Jay... "Ca va pas, non! Sans arret, je me demande comment faire pour que les gens protegent l'environnement,
pourquoi ils ne pensent pas davantage a l'avenir de leurs enfants. Nos gouvernements devraient reagir.
Moi, j'essaye de changer quelques trucs dans le mesure de mes moyens mais chacun de nous peut s'y mettre en eteignant sa tele,
en laissant sa voiture au garage, en ne gaspillant pas l'eau. Ce sont des choses tres simples mais ca serait deja un depart.
Pour etre honnete, je crois qu'on est tous des laches planques sous l'oreiller qui preferont d'abord sauver le fric que la
planete analyse le "jeune homme en colere" qui, au fait, ignore le montant des sommes qu'il verse à Greenpeace."

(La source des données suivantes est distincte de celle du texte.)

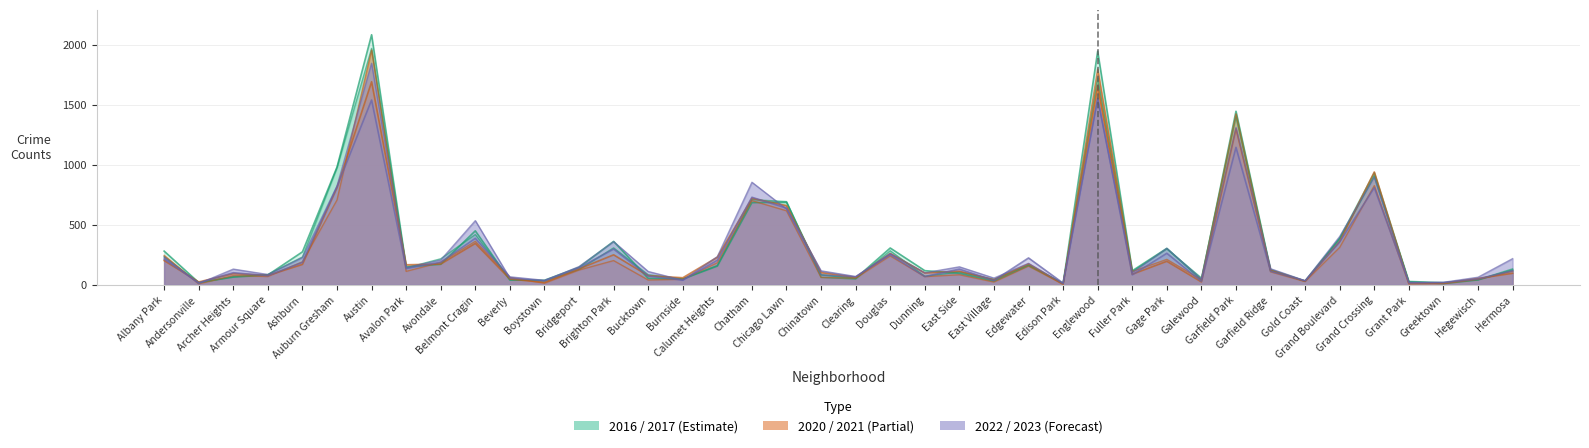

What is the average value of the 2022 series?

286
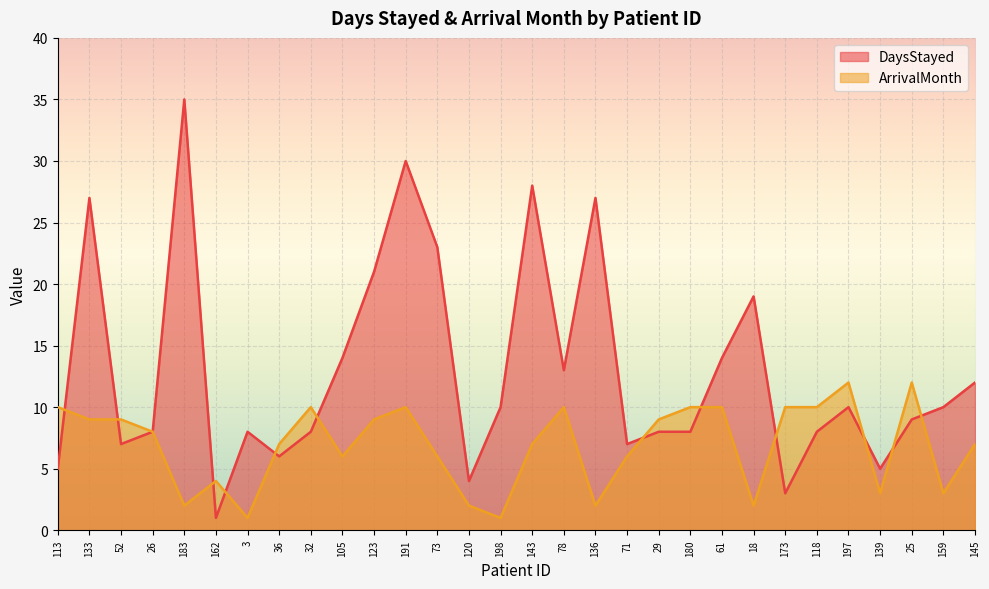

In ArrivalMonth, how many points are higher than both neighbors (excluding endpoints)?

6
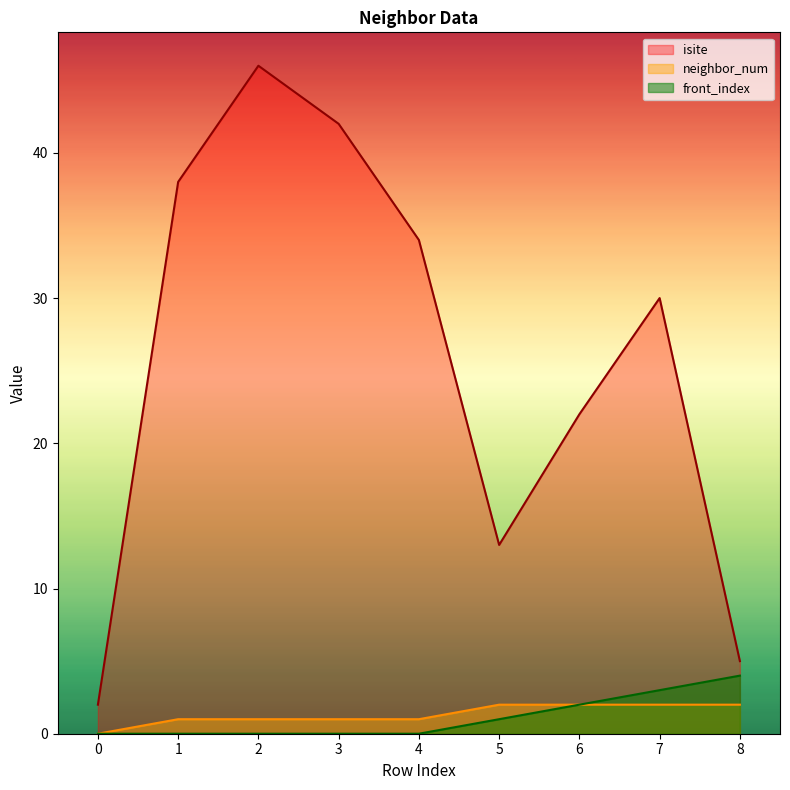

Between 0 and 6, which series saw the biggest shift?

isite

Rock & Folk... Et ici, au Japon, y a t-il une cause que vous aimeriez particulierement defendre?
Jay... "Le massacre des baleines, bien sur! Sinon, je regrette qu'il n'y ait pas plus d'espaces verts."

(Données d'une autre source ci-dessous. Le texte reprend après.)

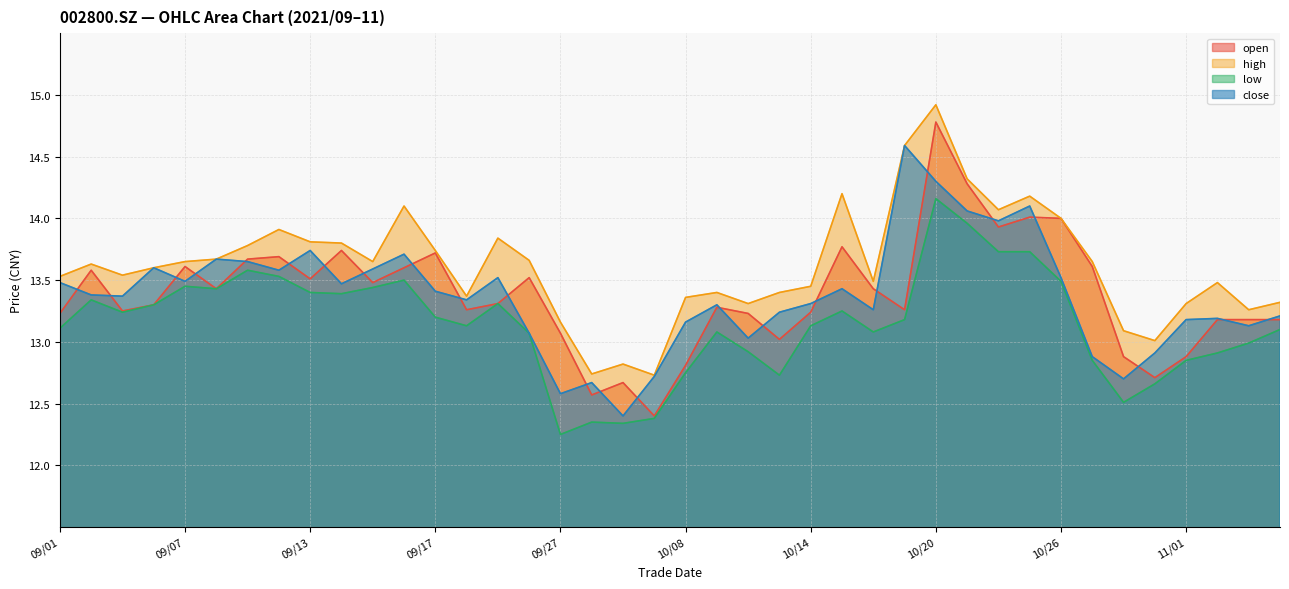

What is the total value across all series at 09/29?

50.2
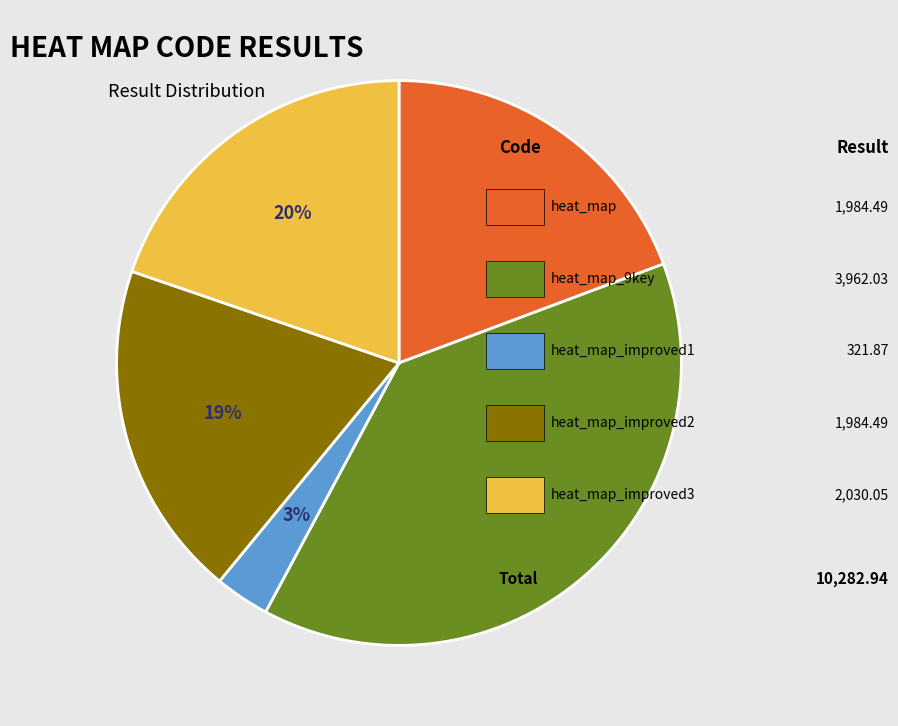

Is there a majority slice in this chart?

No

Rock & Folk... Justement, le manque de ganja n'est-il pas trop difficile a supporter dans ce pays ou la repression de la
fumette ressemble carrement a celle que les occidentaux reservent aux violeurs d'enfants/fumeurs de crack?
Jay... "C'est tres, mais alors tres dur, mais dans certaines occasions, il faut savoir faire des concessions. Mais bon, on peut toujours se debrouiller pour en trouver", affirme dans un sourire malicieux celui qui, dans sa jeunesse, avait monte "un petit bizness d'import-export".
Rock & Folk... Quand on est chanteur "engage", ecolo et tout,
est-ce facile de mener le combat a l'interieur d'une compagnie comme Sony?
Jay... "Moi, je prefere serrer des mains, sourire et mettre une bombe de l'interieur. Je suis un terroriste, tu sais.
Ce sont eux qui sont venus me chercher. Normal que je prenne leur argent! Et comme j'ai fait mes preuves,
des mon retour a Londres, je vais negocier certains trucs. Ah mais."
Vingt et une heures d'avion (et un arret pipi a Anchorage plus tard), je suis de retour en douce Phrance, en train de frapper cet article dans ma douillette maison quand le telephone sonne. C'est ma copine qui bosse a la tele, celle dont le fiston de quatorze ans est
raide cintre sur Lenny Kravitz. "Tu devineras jamais", elle m'affirme, "Il a une nouvelle idole. Un anglais avec un blaze imprononcable!
Et un bonnet de fourrure en castor synthetique! Incroyable, tu ne trouves pas?" Et elle s'etonne comme ca pendant des heures.
Moi je souris. Je sais. Et si vous avez lu ce papier jusqu'ici, vous savez aussi. Il est comme le mome de ma copine, Jamiroquai.
Gentil, tenace, artiste, branchouille, virevoltant, video, mega drive, mais conscient, efficace, tenace.
A ce stade, il me reste une seule question : Les stars des annees 90, elles seront toutes commes ca?